Task description
Give the number of lines in the material below that include "right", and write nothing else.
START Data for the task
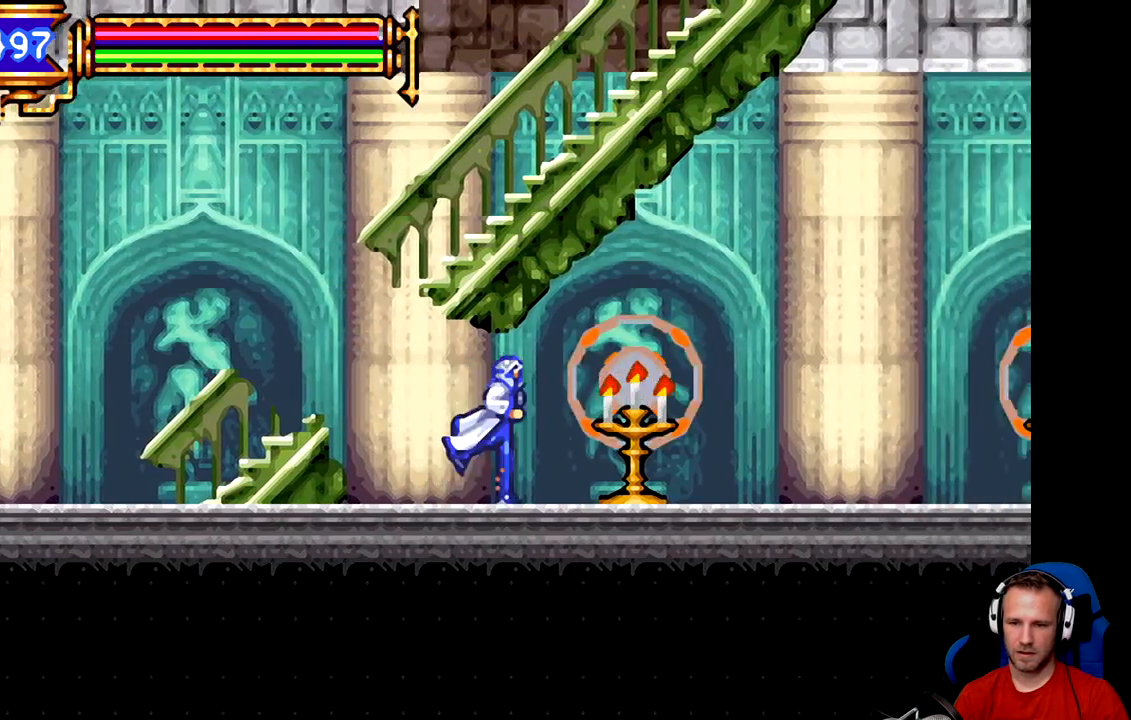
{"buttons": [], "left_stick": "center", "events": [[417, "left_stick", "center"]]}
END Data for the task
START Data for the task
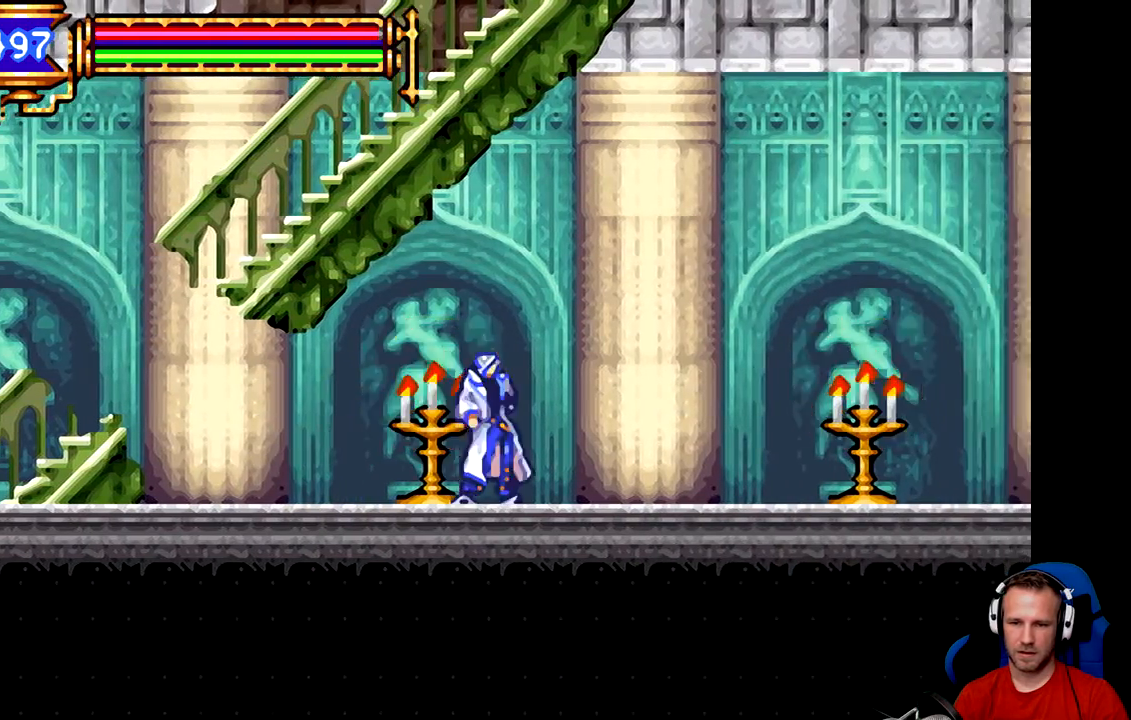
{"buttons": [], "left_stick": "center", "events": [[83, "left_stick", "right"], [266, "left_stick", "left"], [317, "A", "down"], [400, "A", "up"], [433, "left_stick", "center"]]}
END Data for the task
START Data for the task
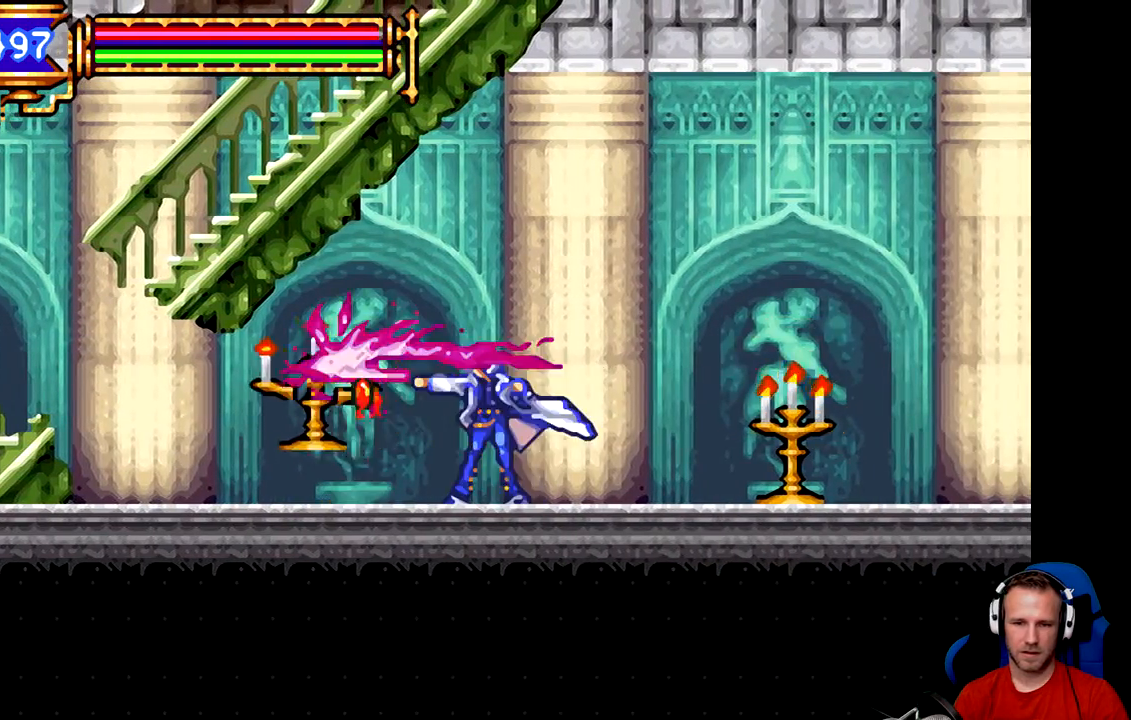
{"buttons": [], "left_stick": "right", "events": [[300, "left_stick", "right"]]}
END Data for the task
Written reply
2